*What the task requires*: Repeat the data word for word and skip the pictures.

»»

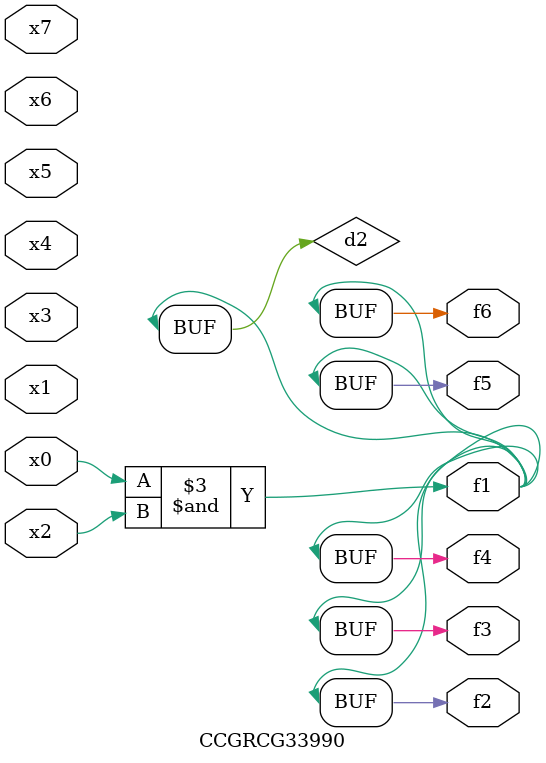
<source format=v>
module CCGRCG33990(
	input x0, x1, x2, x3, x4, x5, x6, x7,
	output f1, f2, f3, f4, f5, f6
);

	wire d1, d2;

	nor (d1, x3, x6);
	and (d2, x0, x2);
	assign f1 = d2;
	assign f2 = d2;
	assign f3 = d2;
	assign f4 = d2;
	assign f5 = d2;
	assign f6 = d2;
endmodule

</source>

««

*Answer area*:
<source format=v>
module CCGRCG33990(
	input x0, x1, x2, x3, x4, x5, x6, x7,
	output f1, f2, f3, f4, f5, f6
);

	wire d1, d2;

	nor (d1, x3, x6);
	and (d2, x0, x2);
	assign f1 = d2;
	assign f2 = d2;
	assign f3 = d2;
	assign f4 = d2;
	assign f5 = d2;
	assign f6 = d2;
endmodule

</source>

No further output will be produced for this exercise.